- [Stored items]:
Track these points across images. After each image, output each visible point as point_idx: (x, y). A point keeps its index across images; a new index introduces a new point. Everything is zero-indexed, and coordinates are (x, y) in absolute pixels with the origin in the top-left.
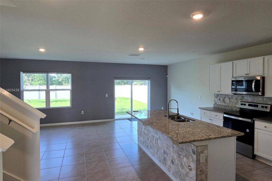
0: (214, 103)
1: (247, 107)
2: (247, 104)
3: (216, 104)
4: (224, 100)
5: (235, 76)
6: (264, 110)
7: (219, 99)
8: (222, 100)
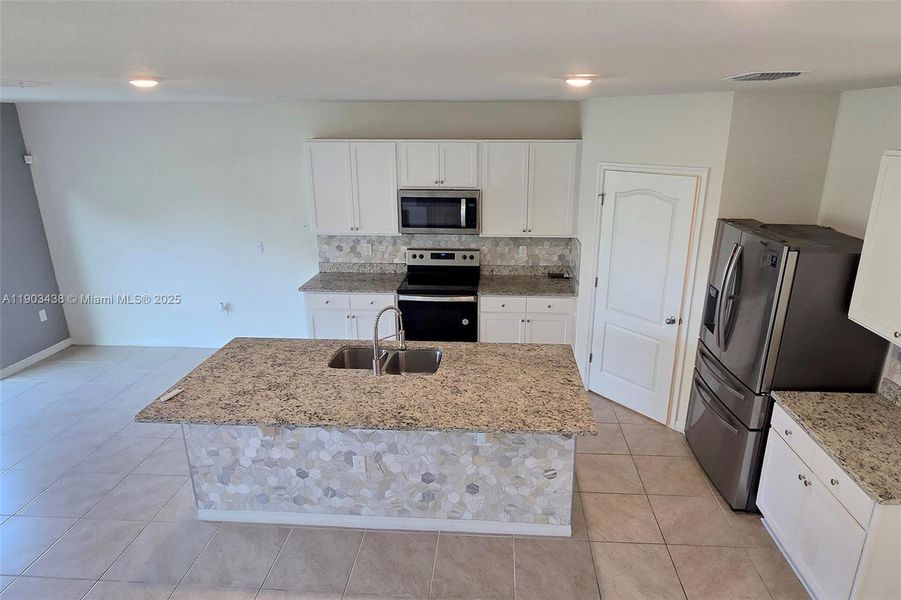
0: (318, 260)
1: (428, 261)
2: (427, 254)
3: (328, 262)
4: (353, 249)
5: (405, 184)
6: (468, 263)
7: (339, 248)
8: (346, 248)
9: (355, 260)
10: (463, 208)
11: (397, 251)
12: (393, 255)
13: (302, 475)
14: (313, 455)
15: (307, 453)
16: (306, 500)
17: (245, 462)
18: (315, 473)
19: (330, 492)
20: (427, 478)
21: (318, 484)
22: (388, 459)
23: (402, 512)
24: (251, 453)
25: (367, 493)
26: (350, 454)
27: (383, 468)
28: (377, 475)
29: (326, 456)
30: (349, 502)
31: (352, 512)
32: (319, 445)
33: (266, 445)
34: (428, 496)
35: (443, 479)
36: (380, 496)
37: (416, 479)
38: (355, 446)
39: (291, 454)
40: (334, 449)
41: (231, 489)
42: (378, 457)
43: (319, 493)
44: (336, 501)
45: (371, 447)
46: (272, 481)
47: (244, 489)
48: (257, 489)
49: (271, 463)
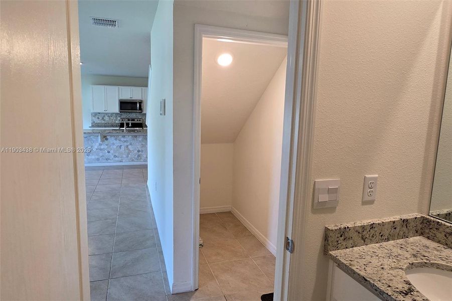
1: (127, 121)
3: (94, 122)
4: (103, 118)
5: (121, 98)
6: (139, 122)
7: (98, 118)
8: (101, 118)
9: (103, 122)
10: (138, 105)
11: (117, 119)
12: (116, 120)
13: (109, 152)
14: (112, 147)
15: (110, 146)
16: (109, 159)
17: (94, 150)
18: (112, 151)
19: (115, 156)
20: (139, 151)
21: (113, 155)
22: (130, 147)
23: (133, 160)
24: (96, 147)
25: (124, 156)
26: (121, 146)
27: (128, 149)
28: (127, 151)
29: (115, 147)
30: (120, 159)
31: (120, 162)
32: (113, 144)
33: (100, 145)
34: (139, 156)
35: (142, 151)
36: (128, 157)
37: (136, 152)
38: (122, 144)
39: (106, 147)
40: (117, 145)
41: (90, 157)
42: (127, 146)
43: (113, 157)
44: (117, 159)
45: (126, 144)
46: (101, 154)
47: (93, 157)
48: (97, 157)
49: (101, 150)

- [DIRECTIONS FOR THIS TASK]: In the data above, find the line that contains "30: (349, 502)" and the line that contains "48: (257, 489)". Repeat exactly those lines and every line between them, and only those.

- [SOLVED PROBLEM]:
30: (349, 502)
31: (352, 512)
32: (319, 445)
33: (266, 445)
34: (428, 496)
35: (443, 479)
36: (380, 496)
37: (416, 479)
38: (355, 446)
39: (291, 454)
40: (334, 449)
41: (231, 489)
42: (378, 457)
43: (319, 493)
44: (336, 501)
45: (371, 447)
46: (272, 481)
47: (244, 489)
48: (257, 489)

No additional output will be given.